I spent some time creating an application entirely in Expression Interactive Designer (EID)called Monkeys Jumping.  The idea is that it would be an educational game for children with the purpose of helping them count.  It was also an exercise for me to use nothing but EID for all assets and all code. 

I created the monkeys in EID using a set of primitives and used the Group feature to create a generic monkey that I could animate and reuse. 

If you click on the monkeys it will cause a monkey to jump off the bed and it triggers a storyboard with a series of animations with the mom coming in and scolding the monkeys.  There are then some balloons with text that fades in and out.  It also pauses the music and starts a different piece of music.  Once that storyboard finishes, it unpauses the music and the remaining monkeys continue to jump. 
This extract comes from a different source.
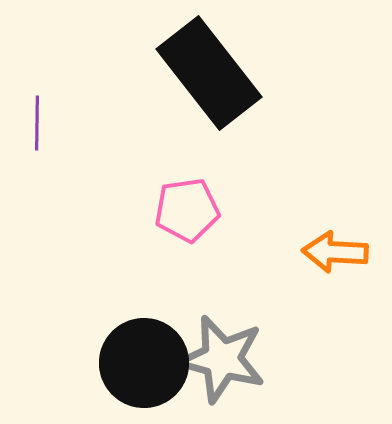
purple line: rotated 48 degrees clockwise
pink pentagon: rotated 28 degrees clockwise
The quality is a bit rough -- hey I'm dev, not design -- but I think with a little more time it could be polished up. 

I had to write code to handle two things: (1) starting, pausing and resuming media and (2) starting a new storyboard when a storyboard completed.   Nothing too fancy here: just a matter of going into the XAML, adding a CurrentStateInvalidated attribute to the <Storyboard> elements and then handling the event in code.  For example, when the jumping sequence ends as a result of the mousedown, I do the following:

        MediaPlayer jump = new MediaPlayer();
private void OnJumpingEnd(object sender, EventArgs e)
{
Clock clock = (Clock)sender;
if (clock.CurrentState != ClockState.Active)
{
Storyboard s = (Storyboard)this.Resources["hittest"];
this.BeginStoryboard(s);
mambo.Pause();
jump.Source = new Uri("fall.wav", UriKind.Relative);
jump.Volume = 1;
jump.Play();
}
}

 

Once WPF and EID release, this type of thing probably won't be necessary, but it is a useful trick given the state of both WPF and EID now.

If anyone wants to take this rough proof-of-concept and extend it, be my guest! 

Note that there is a hardcoded path to the David Byrne song that is on all Windows XP machines -- if you deleted this or installed the OS on the non-default partition (c:) you won't get music.  At first I had Perez Prado's Mambojambo, but then I realized I couldn't distribute that .mp3 with the code sample.